Task goal
Beginning with the line that contains "<ModelPath>gfx/hkb/Monsters/M_Horse_Mesh_0" in the material below, print each line exactly until the line that contains "FOSSIL SHOP" has been printed, then stop.
**********
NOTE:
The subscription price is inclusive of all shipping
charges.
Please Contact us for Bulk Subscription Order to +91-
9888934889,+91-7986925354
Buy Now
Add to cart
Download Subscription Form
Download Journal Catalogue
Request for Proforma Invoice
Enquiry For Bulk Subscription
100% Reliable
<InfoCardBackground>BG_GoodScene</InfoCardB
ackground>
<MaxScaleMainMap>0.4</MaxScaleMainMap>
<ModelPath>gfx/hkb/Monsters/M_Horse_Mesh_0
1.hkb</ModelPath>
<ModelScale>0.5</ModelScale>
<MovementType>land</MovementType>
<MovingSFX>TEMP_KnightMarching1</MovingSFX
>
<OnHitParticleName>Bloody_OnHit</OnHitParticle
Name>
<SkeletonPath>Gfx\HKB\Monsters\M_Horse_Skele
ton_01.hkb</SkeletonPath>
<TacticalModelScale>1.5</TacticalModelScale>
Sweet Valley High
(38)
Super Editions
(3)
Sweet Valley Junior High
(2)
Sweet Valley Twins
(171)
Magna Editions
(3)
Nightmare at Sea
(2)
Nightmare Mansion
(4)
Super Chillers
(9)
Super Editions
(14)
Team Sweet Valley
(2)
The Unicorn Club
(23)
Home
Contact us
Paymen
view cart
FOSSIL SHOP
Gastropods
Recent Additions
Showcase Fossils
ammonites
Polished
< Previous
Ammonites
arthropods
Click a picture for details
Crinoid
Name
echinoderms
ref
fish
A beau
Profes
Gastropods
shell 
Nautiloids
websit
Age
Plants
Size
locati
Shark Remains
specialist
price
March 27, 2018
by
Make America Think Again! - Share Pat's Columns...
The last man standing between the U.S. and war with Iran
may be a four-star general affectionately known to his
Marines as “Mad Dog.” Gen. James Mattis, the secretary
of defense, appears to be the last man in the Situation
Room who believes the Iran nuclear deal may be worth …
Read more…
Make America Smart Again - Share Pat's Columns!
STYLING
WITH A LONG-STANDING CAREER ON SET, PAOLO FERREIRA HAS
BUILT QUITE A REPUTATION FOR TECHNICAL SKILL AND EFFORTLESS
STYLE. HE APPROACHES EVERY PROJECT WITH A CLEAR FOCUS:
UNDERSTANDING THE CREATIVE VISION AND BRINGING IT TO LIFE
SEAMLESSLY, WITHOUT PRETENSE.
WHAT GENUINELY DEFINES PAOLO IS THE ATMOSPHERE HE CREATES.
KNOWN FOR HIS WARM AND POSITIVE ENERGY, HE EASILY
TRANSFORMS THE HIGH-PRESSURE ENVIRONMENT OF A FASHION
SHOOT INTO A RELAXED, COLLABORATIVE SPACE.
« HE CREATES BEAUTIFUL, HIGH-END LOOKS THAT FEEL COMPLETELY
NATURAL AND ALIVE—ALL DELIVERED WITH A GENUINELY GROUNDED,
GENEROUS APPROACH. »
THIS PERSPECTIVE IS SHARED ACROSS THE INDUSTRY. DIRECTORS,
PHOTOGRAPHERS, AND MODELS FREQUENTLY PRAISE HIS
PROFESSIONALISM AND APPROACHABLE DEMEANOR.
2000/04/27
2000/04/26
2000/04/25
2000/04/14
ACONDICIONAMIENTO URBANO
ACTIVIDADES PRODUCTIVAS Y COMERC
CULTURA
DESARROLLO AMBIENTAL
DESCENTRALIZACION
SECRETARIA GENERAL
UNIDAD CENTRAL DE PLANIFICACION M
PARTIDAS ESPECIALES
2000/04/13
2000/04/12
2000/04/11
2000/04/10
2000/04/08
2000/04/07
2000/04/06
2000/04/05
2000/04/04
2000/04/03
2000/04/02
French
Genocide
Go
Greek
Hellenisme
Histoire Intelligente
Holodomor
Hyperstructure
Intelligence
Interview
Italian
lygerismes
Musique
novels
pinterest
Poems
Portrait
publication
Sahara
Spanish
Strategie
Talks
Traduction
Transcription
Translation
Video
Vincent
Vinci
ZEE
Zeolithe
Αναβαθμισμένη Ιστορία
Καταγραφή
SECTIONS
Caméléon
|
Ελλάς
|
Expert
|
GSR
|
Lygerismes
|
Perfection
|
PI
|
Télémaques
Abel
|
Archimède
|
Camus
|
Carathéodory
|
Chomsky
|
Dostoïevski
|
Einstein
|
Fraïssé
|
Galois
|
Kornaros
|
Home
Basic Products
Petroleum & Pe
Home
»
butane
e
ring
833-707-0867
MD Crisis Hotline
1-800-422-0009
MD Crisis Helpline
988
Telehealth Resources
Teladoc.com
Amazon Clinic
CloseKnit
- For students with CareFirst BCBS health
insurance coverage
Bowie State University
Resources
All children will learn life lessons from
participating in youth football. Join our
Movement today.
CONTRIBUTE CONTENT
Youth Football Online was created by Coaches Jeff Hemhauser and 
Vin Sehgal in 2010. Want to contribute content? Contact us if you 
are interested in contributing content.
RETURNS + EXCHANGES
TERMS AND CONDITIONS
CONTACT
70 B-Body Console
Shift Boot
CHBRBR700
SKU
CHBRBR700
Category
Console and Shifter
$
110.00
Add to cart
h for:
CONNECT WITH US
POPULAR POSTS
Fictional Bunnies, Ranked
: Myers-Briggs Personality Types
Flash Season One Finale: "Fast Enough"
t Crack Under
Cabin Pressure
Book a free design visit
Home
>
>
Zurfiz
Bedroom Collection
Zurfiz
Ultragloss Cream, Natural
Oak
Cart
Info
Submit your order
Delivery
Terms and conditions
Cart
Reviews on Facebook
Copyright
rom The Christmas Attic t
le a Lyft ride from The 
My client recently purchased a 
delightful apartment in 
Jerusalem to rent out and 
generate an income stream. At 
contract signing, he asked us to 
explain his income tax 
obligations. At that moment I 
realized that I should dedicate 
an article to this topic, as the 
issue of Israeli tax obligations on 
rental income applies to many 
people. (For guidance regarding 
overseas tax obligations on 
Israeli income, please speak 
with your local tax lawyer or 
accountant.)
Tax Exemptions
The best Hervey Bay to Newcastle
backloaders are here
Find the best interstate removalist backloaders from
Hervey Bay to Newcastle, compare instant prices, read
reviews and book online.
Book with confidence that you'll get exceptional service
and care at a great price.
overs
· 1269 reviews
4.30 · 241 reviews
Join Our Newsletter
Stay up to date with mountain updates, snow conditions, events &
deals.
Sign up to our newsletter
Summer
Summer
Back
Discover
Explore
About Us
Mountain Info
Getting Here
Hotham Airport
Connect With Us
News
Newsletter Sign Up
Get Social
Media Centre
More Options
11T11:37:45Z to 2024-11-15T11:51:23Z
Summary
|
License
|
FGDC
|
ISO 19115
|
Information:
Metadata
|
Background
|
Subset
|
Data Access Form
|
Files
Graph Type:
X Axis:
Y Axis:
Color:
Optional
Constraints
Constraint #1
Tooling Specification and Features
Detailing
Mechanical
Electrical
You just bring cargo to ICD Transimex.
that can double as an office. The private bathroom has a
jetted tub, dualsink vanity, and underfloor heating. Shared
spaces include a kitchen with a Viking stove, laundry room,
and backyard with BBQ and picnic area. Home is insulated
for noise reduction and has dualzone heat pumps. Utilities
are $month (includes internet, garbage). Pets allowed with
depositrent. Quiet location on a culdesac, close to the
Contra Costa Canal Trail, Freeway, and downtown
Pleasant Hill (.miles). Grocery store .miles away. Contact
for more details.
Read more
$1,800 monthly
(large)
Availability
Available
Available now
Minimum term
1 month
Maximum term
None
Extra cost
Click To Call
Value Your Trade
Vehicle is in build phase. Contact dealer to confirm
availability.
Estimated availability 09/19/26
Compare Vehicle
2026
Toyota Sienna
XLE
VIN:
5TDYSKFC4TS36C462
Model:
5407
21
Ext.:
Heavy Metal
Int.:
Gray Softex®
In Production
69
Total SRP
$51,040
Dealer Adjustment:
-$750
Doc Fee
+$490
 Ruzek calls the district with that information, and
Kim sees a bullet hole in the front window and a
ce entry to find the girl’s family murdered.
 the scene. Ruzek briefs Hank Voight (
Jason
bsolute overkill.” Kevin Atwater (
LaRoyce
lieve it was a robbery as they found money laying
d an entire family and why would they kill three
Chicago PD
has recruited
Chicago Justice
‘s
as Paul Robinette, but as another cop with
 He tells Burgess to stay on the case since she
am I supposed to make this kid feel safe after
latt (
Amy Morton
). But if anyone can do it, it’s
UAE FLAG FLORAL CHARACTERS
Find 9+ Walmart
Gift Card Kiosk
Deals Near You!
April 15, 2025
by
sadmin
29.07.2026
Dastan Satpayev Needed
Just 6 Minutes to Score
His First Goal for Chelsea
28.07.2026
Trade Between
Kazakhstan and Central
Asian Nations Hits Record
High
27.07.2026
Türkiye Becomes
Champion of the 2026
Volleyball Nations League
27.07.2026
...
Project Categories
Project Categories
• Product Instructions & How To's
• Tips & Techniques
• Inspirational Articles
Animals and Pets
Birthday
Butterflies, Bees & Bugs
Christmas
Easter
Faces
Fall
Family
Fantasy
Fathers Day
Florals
**********
Output for this exercise
<ModelPath>gfx/hkb/Monsters/M_Horse_Mesh_0
1.hkb</ModelPath>
<ModelScale>0.5</ModelScale>
<MovementType>land</MovementType>
<MovingSFX>TEMP_KnightMarching1</MovingSFX
>
<OnHitParticleName>Bloody_OnHit</OnHitParticle
Name>
<SkeletonPath>Gfx\HKB\Monsters\M_Horse_Skele
ton_01.hkb</SkeletonPath>
<TacticalModelScale>1.5</TacticalModelScale>
Sweet Valley High
(38)
Super Editions
(3)
Sweet Valley Junior High
(2)
Sweet Valley Twins
(171)
Magna Editions
(3)
Nightmare at Sea
(2)
Nightmare Mansion
(4)
Super Chillers
(9)
Super Editions
(14)
Team Sweet Valley
(2)
The Unicorn Club
(23)
Home
Contact us
Paymen
view cart
FOSSIL SHOP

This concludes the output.